For each rep, our analysis pipeline detects three classes of form faults:

Depth — did the user actually go low enough? is the range-of-motion achieved?
Posture — was the torso position correct, or was the user leaning too far forward?
Tempo — did the user control the descent, or did they rush down and bounce out of the bottom?

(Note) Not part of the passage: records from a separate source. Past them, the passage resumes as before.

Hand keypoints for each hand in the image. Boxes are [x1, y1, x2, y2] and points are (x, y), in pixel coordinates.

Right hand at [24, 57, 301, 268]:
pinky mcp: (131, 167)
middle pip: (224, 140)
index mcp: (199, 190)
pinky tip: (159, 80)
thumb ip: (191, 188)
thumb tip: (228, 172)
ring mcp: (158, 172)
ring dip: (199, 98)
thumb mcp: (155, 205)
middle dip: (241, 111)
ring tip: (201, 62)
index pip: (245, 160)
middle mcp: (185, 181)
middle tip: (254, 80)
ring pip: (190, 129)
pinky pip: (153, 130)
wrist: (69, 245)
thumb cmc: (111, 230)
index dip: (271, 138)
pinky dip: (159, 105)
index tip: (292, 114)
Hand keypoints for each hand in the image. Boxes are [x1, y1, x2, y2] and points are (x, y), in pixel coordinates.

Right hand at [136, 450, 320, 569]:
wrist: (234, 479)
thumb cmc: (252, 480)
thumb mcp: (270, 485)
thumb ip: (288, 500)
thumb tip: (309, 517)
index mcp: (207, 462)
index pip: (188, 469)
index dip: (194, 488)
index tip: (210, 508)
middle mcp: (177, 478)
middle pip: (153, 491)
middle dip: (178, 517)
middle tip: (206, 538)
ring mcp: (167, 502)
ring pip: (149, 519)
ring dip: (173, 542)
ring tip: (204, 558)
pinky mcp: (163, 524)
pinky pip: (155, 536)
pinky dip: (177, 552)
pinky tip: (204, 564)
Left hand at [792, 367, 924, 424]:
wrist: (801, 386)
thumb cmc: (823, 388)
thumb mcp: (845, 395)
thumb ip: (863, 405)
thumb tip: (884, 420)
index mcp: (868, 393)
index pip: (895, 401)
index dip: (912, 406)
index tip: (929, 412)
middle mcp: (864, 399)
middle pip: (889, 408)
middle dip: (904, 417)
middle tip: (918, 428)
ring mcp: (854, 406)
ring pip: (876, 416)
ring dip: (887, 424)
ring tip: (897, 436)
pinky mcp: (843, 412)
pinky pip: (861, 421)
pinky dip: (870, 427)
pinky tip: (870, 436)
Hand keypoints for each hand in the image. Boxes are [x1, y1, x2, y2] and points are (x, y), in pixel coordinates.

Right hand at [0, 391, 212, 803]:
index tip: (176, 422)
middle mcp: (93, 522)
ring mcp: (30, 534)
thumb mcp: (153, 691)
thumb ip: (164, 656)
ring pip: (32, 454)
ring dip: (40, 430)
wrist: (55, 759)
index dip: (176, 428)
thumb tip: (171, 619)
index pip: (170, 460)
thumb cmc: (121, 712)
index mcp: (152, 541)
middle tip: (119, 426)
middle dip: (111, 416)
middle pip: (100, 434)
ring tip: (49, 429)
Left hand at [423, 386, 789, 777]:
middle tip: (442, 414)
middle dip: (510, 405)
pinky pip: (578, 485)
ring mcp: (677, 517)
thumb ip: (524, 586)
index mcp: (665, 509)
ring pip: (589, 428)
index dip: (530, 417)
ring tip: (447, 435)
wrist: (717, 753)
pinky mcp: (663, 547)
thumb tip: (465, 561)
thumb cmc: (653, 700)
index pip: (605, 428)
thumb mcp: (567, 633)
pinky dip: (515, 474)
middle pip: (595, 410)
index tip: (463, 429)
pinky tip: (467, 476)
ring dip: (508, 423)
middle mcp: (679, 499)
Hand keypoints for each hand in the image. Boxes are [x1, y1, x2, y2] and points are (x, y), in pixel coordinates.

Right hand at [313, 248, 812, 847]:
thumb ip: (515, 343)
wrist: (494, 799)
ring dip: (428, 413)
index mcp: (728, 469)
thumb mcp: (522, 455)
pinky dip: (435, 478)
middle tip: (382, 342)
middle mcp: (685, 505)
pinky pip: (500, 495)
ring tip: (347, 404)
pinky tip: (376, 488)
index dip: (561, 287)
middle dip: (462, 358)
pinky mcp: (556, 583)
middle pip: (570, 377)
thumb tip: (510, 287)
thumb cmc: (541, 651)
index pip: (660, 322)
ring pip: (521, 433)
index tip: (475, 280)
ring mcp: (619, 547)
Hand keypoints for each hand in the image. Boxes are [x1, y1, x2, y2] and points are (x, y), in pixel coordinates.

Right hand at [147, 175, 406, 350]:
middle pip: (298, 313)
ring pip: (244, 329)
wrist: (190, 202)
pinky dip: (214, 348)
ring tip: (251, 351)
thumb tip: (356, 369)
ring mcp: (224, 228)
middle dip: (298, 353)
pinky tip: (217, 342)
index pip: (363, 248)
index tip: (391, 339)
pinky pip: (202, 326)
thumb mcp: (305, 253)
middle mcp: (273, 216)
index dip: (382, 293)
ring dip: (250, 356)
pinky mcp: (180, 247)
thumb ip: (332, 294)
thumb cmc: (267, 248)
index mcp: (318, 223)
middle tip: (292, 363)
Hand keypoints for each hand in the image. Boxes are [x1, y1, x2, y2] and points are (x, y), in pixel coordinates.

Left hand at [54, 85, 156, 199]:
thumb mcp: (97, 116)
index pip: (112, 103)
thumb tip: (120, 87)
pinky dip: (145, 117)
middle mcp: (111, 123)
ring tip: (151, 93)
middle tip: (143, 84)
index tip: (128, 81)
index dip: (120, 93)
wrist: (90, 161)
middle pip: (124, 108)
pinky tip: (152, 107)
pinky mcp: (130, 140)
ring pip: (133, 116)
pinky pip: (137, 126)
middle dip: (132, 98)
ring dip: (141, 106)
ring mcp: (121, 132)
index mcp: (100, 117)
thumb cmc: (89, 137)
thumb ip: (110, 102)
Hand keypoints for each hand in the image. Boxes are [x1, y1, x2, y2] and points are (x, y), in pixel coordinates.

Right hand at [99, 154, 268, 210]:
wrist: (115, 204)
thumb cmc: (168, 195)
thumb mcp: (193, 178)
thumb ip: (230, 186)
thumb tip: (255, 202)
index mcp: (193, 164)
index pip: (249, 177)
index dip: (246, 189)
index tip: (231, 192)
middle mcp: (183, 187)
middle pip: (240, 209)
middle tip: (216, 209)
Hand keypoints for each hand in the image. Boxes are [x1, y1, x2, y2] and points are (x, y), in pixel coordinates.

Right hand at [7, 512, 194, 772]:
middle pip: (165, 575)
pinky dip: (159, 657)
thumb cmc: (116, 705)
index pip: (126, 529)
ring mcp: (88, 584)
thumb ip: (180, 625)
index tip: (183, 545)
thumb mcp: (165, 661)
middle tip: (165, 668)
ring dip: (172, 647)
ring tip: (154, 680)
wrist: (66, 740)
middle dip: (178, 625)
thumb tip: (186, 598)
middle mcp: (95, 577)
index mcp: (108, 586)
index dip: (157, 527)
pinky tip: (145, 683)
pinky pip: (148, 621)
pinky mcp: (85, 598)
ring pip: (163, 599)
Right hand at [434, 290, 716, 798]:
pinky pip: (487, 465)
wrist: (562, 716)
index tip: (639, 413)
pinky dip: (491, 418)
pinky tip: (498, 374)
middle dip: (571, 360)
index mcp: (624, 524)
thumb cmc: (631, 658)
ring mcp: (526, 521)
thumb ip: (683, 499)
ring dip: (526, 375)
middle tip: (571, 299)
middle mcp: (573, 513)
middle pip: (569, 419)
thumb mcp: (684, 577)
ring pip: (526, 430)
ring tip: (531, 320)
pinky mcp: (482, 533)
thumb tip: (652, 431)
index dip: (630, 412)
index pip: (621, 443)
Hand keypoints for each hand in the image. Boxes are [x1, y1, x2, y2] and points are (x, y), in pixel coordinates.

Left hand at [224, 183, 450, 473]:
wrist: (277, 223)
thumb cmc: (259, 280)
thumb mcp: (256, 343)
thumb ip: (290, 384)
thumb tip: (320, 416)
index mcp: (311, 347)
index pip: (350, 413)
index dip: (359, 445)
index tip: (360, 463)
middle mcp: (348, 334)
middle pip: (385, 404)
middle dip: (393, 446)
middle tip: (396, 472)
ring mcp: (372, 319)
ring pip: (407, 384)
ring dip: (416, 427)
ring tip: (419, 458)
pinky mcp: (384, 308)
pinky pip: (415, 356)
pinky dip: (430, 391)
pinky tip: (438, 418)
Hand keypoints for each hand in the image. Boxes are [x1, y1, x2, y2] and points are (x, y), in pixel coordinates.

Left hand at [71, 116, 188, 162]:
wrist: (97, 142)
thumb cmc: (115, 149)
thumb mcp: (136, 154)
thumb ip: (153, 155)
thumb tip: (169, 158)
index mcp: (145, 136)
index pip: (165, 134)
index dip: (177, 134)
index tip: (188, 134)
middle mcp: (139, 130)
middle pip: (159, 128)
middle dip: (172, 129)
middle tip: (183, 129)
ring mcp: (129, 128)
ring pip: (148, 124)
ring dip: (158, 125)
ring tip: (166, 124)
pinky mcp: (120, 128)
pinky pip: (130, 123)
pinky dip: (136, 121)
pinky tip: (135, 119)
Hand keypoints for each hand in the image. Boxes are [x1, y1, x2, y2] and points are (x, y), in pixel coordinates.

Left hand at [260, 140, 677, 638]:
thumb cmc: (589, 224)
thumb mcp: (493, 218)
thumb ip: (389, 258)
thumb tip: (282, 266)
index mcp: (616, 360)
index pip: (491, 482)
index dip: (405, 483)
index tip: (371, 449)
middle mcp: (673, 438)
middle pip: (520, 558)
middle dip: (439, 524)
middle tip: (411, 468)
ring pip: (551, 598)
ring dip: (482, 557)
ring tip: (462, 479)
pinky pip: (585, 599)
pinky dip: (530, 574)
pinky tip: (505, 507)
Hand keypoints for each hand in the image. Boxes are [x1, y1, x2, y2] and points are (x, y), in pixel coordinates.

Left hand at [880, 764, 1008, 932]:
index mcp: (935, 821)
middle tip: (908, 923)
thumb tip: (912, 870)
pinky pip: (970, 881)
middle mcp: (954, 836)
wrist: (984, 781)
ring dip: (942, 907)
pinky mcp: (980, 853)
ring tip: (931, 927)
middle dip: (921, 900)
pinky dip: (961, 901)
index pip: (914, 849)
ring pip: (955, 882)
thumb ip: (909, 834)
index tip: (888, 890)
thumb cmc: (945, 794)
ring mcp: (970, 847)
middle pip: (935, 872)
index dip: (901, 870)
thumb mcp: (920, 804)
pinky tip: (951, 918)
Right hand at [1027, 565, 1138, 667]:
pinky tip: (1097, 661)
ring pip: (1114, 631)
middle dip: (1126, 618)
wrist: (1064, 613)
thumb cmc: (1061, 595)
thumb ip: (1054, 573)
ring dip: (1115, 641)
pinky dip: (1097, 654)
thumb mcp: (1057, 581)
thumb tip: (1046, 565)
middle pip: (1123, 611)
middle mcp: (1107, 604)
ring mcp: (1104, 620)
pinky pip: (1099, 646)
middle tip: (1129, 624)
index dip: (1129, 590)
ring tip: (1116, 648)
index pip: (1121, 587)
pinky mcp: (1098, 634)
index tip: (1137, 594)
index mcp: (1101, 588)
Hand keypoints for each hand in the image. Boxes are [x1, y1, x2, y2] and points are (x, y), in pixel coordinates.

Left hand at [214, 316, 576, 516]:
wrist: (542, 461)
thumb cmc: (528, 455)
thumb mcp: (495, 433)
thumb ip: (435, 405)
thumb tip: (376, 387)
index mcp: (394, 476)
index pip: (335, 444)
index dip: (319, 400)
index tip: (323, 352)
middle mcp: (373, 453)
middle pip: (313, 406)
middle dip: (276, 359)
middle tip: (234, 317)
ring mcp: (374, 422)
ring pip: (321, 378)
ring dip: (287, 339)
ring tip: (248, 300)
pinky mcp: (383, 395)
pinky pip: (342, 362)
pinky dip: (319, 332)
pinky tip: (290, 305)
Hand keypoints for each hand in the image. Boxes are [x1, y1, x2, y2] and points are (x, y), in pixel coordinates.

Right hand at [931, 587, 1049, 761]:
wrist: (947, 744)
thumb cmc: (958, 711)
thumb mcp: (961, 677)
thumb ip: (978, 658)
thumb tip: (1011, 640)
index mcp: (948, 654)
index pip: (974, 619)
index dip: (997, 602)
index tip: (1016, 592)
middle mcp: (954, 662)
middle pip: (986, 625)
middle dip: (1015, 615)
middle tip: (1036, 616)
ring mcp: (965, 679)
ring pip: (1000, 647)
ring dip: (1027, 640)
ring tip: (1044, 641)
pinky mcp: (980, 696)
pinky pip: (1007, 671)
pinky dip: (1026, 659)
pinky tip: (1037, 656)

When you finish a rep, an AI coach powered by Claude gives you a one-sentence feedback: "Your squat was too shallow; drop a few inches lower next time." The feedback is specific, actionable, and adapts based on what you actually did.

The capy

Working out is hard to stick with. So, we developed the coaching in a gamification layer: every successful workout earns capy food. Feed your capybara enough, and it levels up, becoming progressively buffer until it ascends to its mysterious final form...

How we built it

The core pipeline runs on a Flask backend that receives video frames from the Flutter mobile app. We use MediaPipe Pose Landmarker to extract 33 body keypoints per frame. Then our analyzer:

Process a state machine (for example, standing vs squatting, up vs down) to detect rep boundaries
Buffers the landmark trajectory for each rep
Determines geometric features at the deepest frame: knee angle for depth, hip-shoulder-knee for torso lean, descent and ascent timing for tempo
Send structured rep data to Claude, which generates short voice feedback
Speaks the feedback through ElevenLabs TTS on the phone

The Flutter frontend handles auth (Firebase), workout selection, the capybara progression system, session summaries, and stats history.

What we learned

Designing form-detection features that actually work is harder than it looks. We initially tried to detect knee valgus and hip asymmetry, but realized those faults are fundamentally invisible from a side-view camera. We cut those features and kept only the ones the camera angle accurately supports.
The state machine threshold for "did a rep happen" should be separate from the form-correctness threshold. Otherwise shallow reps either don't count or wrongly count as correct.
Real-time vision models on edge devices is a hard problem. We explored running 3D human mesh reconstruction (HMR2.0, SAM 3D Body) for a 3D replay feature, but the inference compute requirements make on-device deployment impractical right now. This is a future-work item.

Challenges

MediaPipe landmark noise. A single noisy frame can show the user’s knee at 65° when they are actually at 85°. We solved this by smoothing over a 5-frame window around the deepest point.
Tempo measurement. Our first version captured only the bottom slice of each rep, so descent times were always 0.0s. We decoupled the buffer window (which captures the full motion) from the state machine (which detects rep boundaries).
AI coach latency. Claude API calls take 1-2 seconds, which would freeze the camera display. We threaded the AI calls so the UI stays smooth.

Built with

Python, Flask, MediaPipe, Claude API, ElevenLabs API, Flutter, Dart, Firebase, OpenCV, NumPy, python-dotenv

Sponsor / AI tools used

Claude; we used the Claude API for coaching feedback generation, and Claude Code as a development assistant throughout the build.

Did you implement a generative AI model or API

Yes. We use the Claude API (claude-sonnet-4-6) to generate per-rep coaching feedback, and ElevenLabs for text-to-speech voice playback. MediaPipe Pose Landmarker handles real-time pose estimation but is not generative.